_Problem to work on_
Report every line from the following entries that contains the string "midline".
-------
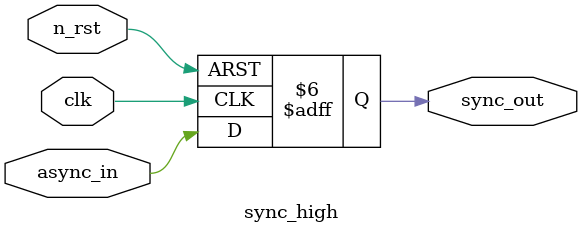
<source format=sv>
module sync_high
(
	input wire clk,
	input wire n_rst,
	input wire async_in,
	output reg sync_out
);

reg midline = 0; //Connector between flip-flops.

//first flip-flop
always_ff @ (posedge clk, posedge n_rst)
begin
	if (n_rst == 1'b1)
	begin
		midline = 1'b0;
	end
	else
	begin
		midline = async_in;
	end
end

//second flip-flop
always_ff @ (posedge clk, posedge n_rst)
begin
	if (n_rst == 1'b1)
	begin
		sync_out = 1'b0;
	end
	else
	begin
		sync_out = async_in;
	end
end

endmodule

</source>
-------
_Your response_
reg midline = 0; //Connector between flip-flops.
		midline = 1'b0;
		midline = async_in;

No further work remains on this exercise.